*The problem*
Whenever a line below holds the word "right", count it once; report the total and nothing else.

*Supplied material*
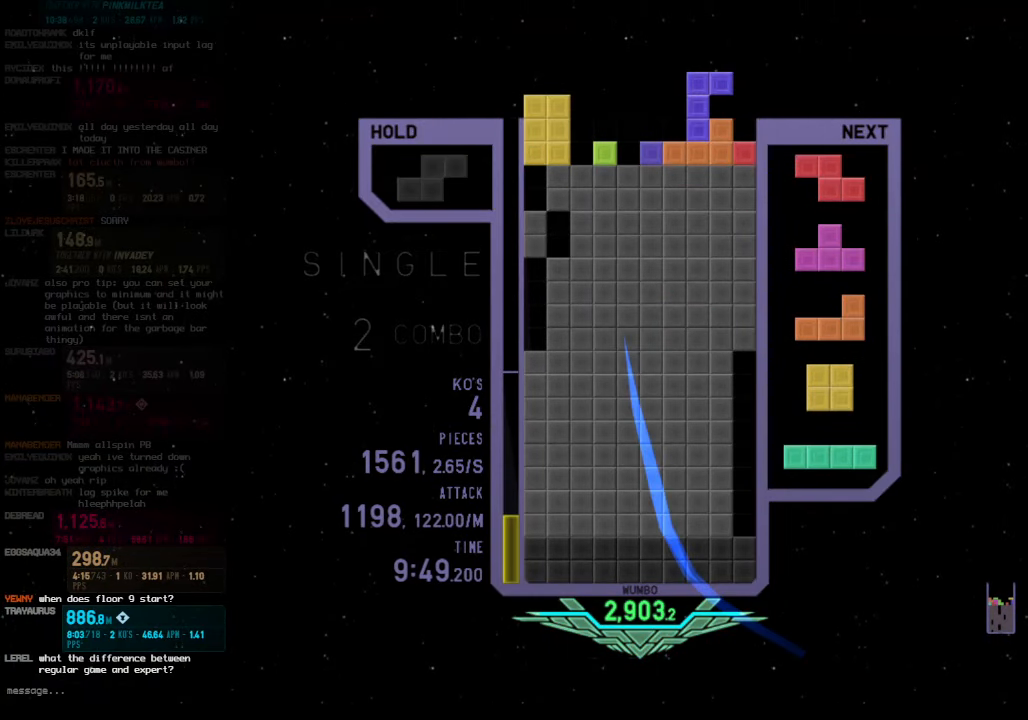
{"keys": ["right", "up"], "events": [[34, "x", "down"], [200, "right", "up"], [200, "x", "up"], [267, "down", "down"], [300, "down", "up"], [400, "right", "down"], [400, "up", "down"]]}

---

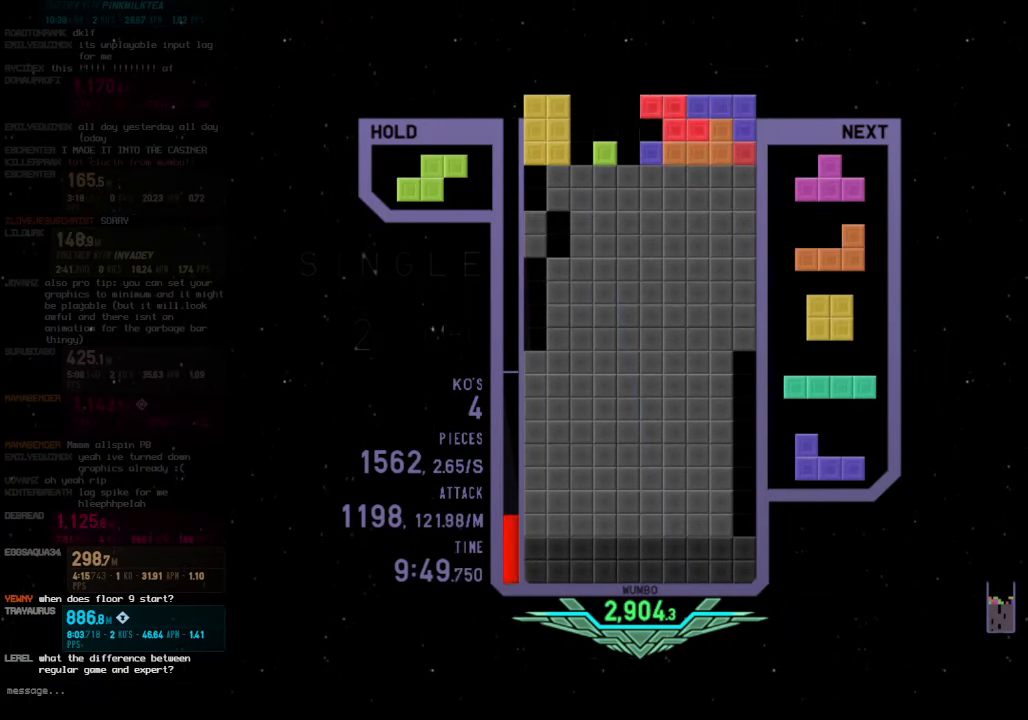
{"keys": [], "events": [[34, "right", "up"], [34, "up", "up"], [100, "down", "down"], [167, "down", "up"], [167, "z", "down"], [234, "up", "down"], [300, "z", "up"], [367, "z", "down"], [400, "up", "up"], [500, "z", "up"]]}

* * *

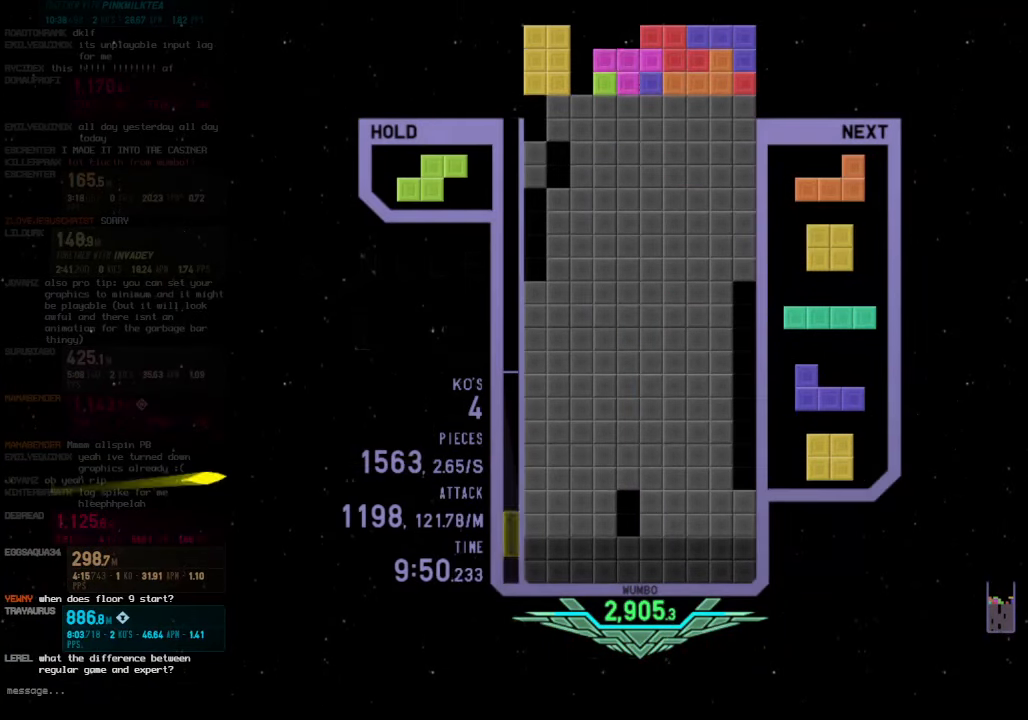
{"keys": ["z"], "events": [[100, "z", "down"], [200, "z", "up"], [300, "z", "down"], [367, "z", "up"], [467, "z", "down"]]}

*Completed exercise*
2